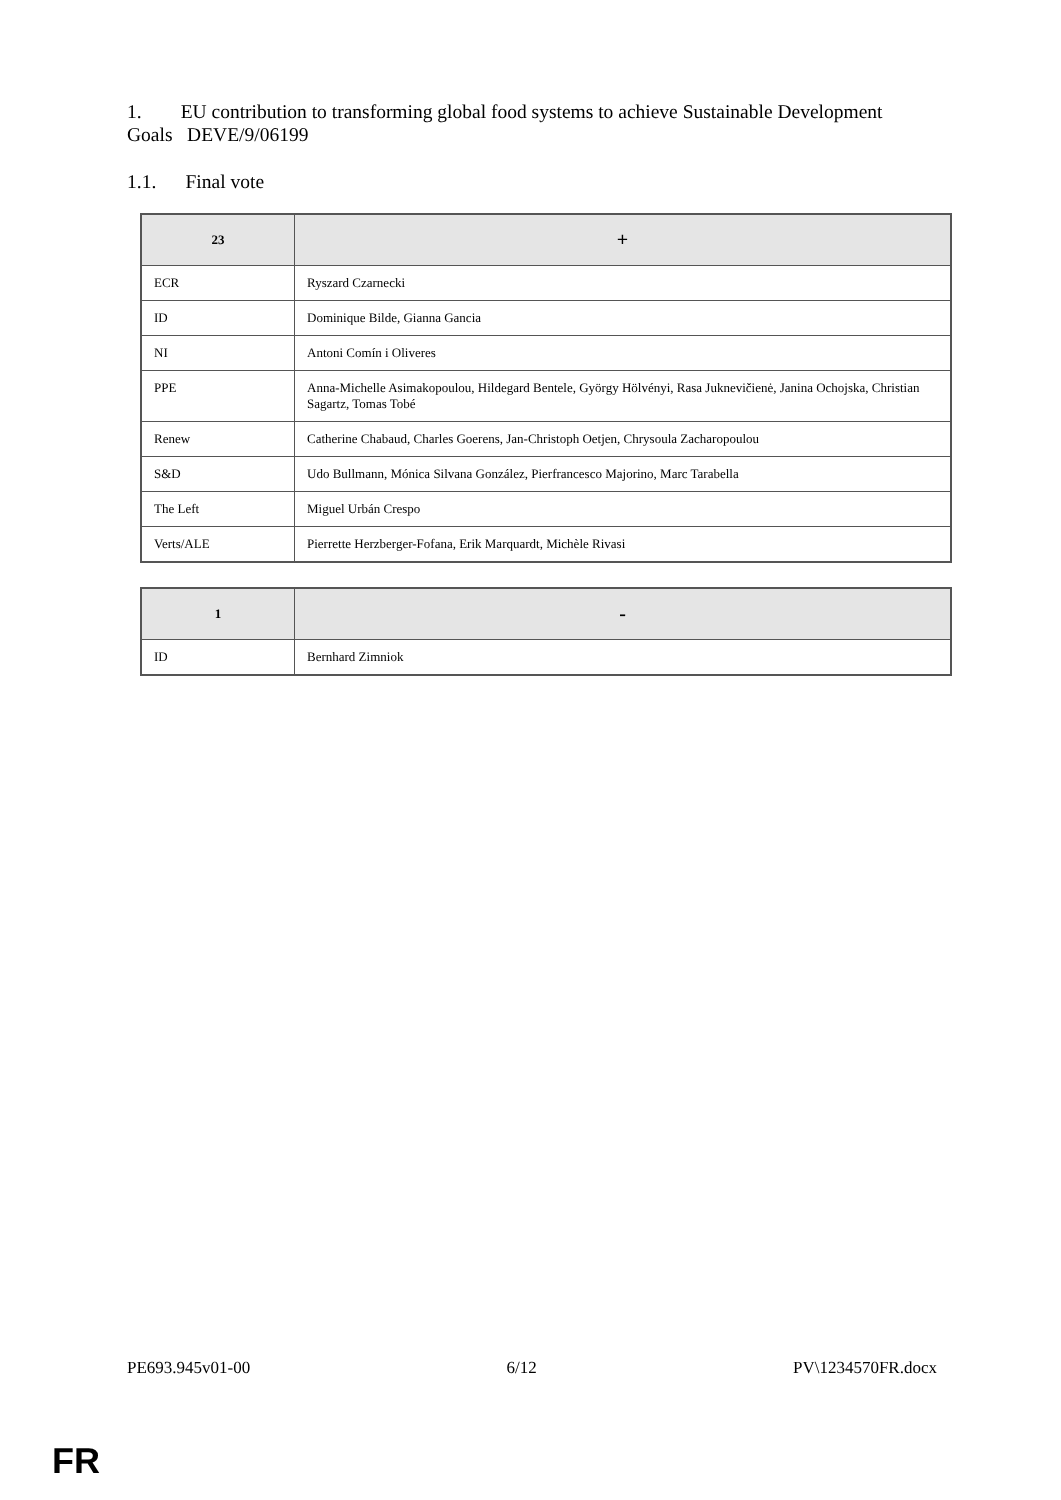1. EU contribution to transforming global food systems to achieve Sustainable Development Goals DEVE/9/06199
1.1. Final vote
| 23 | + |
| --- | --- |
| ECR | Ryszard Czarnecki |
| ID | Dominique Bilde, Gianna Gancia |
| NI | Antoni Comín i Oliveres |
| PPE | Anna-Michelle Asimakopoulou, Hildegard Bentele, György Hölvényi, Rasa Juknevičienė, Janina Ochojska, Christian Sagartz, Tomas Tobé |
| Renew | Catherine Chabaud, Charles Goerens, Jan-Christoph Oetjen, Chrysoula Zacharopoulou |
| S&D | Udo Bullmann, Mónica Silvana González, Pierfrancesco Majorino, Marc Tarabella |
| The Left | Miguel Urbán Crespo |
| Verts/ALE | Pierrette Herzberger-Fofana, Erik Marquardt, Michèle Rivasi |
| 1 | - |
| --- | --- |
| ID | Bernhard Zimniok |
PE693.945v01-00 6/12 PV\1234570FR.docx
FR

# # # #

### [Task to carry out]
Take the material above from its first line through the line holding "Tomas Tobé |" and set it down exactly, without the pictures.

### [Task answer]
1. EU contribution to transforming global food systems to achieve Sustainable Development Goals DEVE/9/06199
1.1. Final vote
| 23 | + |
| --- | --- |
| ECR | Ryszard Czarnecki |
| ID | Dominique Bilde, Gianna Gancia |
| NI | Antoni Comín i Oliveres |
| PPE | Anna-Michelle Asimakopoulou, Hildegard Bentele, György Hölvényi, Rasa Juknevičienė, Janina Ochojska, Christian Sagartz, Tomas Tobé |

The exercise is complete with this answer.